Bugün 17 Nisan 2012 yılında çalıştığı hastanede hasta yakını tarafından öldürülen Dr. Ersin Arslan’ın ölüm yıldönümü.
“Sağlıkta şiddete karşı mücadele günü” olarak ilan edilen 17 Nisan, bu yakıcı soruna dikkat çekmek üzere bütün sağlık çalışanlarının her yıl saygı duruşları ve etkinlikler gerçekleştirdikleri gün.
Türk Tabipleri Birliği, bu gün ile ilgili bir bildiri yayınladı, bildirinin ana başlıkları şunlar:
Ülkemiz sağlık ortamında şiddet, yıllardır toplumsal bir sorun halini almış durumda. Sözel hakaret ve tacizin yanı sıra silahla yaralamadan hekim ve sağlık çalışanını öldürmeye varan üzücü tablolar, ne yazık ki ülkemiz gündeminden hiç düşmedi.
Türk Tabipleri Birliği ve Tabip Odaları 2007 yılından bu yana sağlıkta şiddetin önlenmesi, sağlık kuruluşlarının çalışma koşullarının güvenli ve sağlıklı hale getirilmesi için yoğun çaba gösterdi. Beraberinde sağlıkta şiddet, sağlık sendikaları, uzmanlık dernekleri, sağlık meslek odaları ve sağlık derneklerinin de dikkat çektikleri konuların başında yer aldı.
Türk Tabipleri Birliği dahil bu konuya duyarlılık gösteren bütün kurumların öncelikli gündemi sağlıkta şiddetin durdurulması iken Türkiye ve dünya, beklemediği ve hazır olmadığı bir salgına yakalandı. COVID-19 olarak adlandırılan ve yaygın ölümlere yol açan salgın, toplumun bütün kesimlerini etkilemeye ve çok ciddi sağlık sorunları çıkarmaya devam ediyor.
Tüm dünyada olduğu gibi Türkiye’de de gerek iş yükü gerekse de virüse muhatap olma bakımından hekimler ve sağlık çalışanları en büyük risk grubunu oluşturuyor.
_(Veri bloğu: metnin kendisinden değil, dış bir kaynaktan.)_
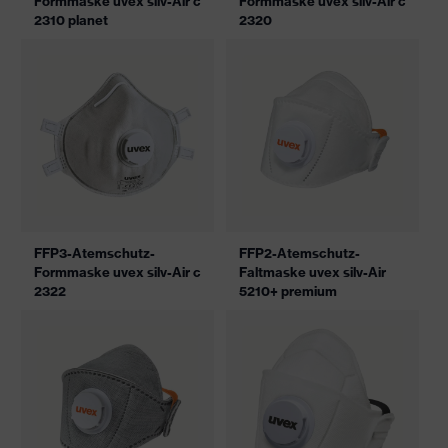
Formmaske uvex silv-Air c
Formmaske uvex silv-Air c
2310 planet
2320
FFP3-Atemschutz-
FFP2-Atemschutz-
Formmaske uvex silv-Air c
Faltmaske uvex silv-Air
2322
5210+ premium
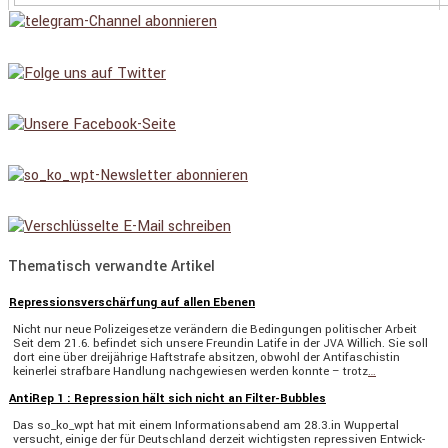
Thematisch verwandte Artikel
Repressionsverschärfung auf allen Ebenen
Nicht nur neue Polizei­ge­setze verän­dern die Bedin­gungen politi­scher Arbeit
Seit dem 21.6. befindet sich unsere Freundin Latife in der
Willich. Sie soll
JVA
dort eine über dreijäh­rige Haftstrafe absitzen, obwohl der Antifa­schistin
keinerlei straf­bare Handlung nachge­wiesen werden konnte – trotz
…
AntiRep 1 : Repression hält sich nicht an Filter-Bubbles
Das so_ko_wpt hat mit einem Infor­ma­ti­ons­abend am 28.3.in Wuppertal
versucht, einige der für Deutsch­land derzeit wichtigsten repres­siven Entwick­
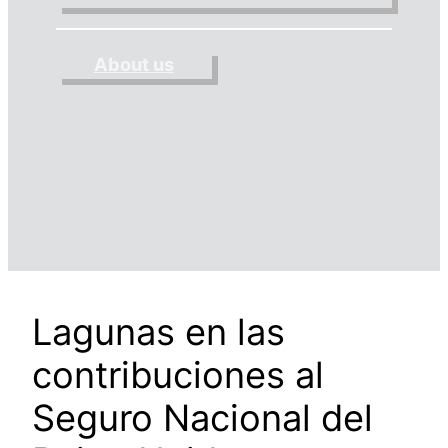
About us
Lagunas en las
contribuciones al
Seguro Nacional del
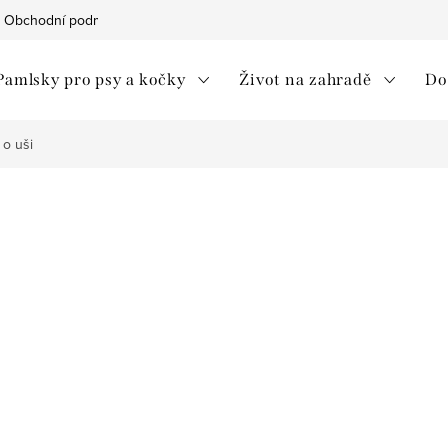
Obchodní podmínky
Ochrana osobních údajů
Moje objedná
Pamlsky pro psy a kočky
Život na zahradě
Do
 o uši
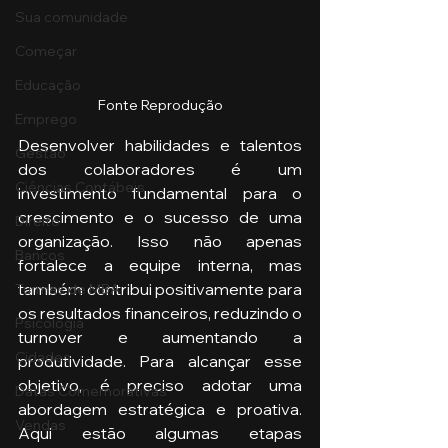
Sua comunidade
Começar
Educação
Fonte Reprodução
Emprego
Desenvolver habilidades e talentos 
Gestão
dos colaboradores é um 
Ciências Contábeis
investimento fundamental para o 
crescimento e o sucesso de uma 
Direito
organização. Isso não apenas 
Bancos
fortalece a equipe interna, mas 
também contribui positivamente para 
Turmas de MBA
os resultados financeiros, reduzindo o 
Psicologia
turnover e aumentando a 
Cidades
produtividade. Para alcançar esse 
objetivo, é preciso adotar uma 
Datas Comemorativas
abordagem estratégica e proativa. 
Vendas
Aqui estão algumas etapas 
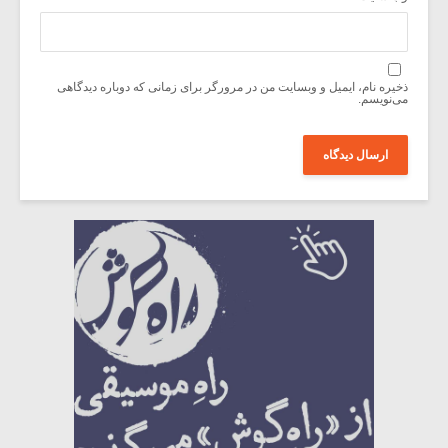
ذخیره نام، ایمیل و وبسایت من در مرورگر برای زمانی که دوباره دیدگاهی
می‌نویسم.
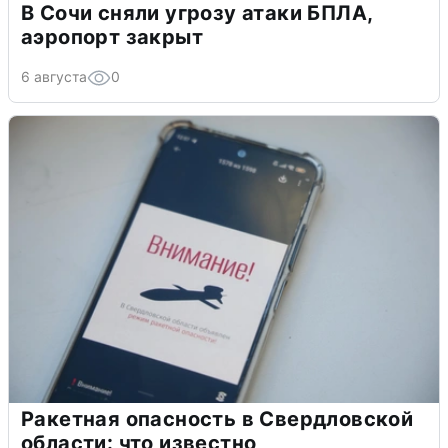
В Сочи сняли угрозу атаки БПЛА,
аэропорт закрыт
6 августа
0
Ракетная опасность в Свердловской
области: что известно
Salgının ilk ayında binlerce sağlık çalışanı Covıd-19 nedeniyle tedavi görmek zorunda kaldı ve onlarcası hayatını kaybetti.
Salgına karşı tüm sağlık çalışanlarının fedakârca hizmet verdiği bu günlerde bile sağlıkta şiddet varlığını sürdürüyor. Kötü yönetilen “maske dağıtımı” süreci eczanelerde şiddete varan tartışmalara yol açıyor. Beklentisi karşılanmayan hasta yakınları hastanelerde karşılarına çıkan hekim ve sağlık çalışanına hakaret ve şiddet göstermeye devam ediyor.
Ne salgın dönemlerinde ne de olağan dönemlerde sağlık çalışanlarına yönelen ve yönelecek olan şiddetin mazur görülmesine, olağanlaştırılmasına tahammülümüz kalmadı. Caydırıcılığı sağlamak amacıyla sağlık çalışanlarına yönelecek şiddete cezaları arttıran “yasa” talebinin 16 Nisan’da TBMM’de onaylanmasını önemli bir adım olarak görüyoruz.
Ülkeyi ve sağlık ortamını yönetenlerin, “Sağlıkta Dönüşüm Programını” durdurmaları, hekimlere ve sağlık çalışanlarına yönelik dil ve söylemlerini değiştirmeleri ve ceza arttıran yeni yasayla birlikte uygulandıklarında ancak sonuç verebilecek olan “sağlıkta şiddete sıfır tolerans” içerikli bütün önerileri dikkate almaları gerekir.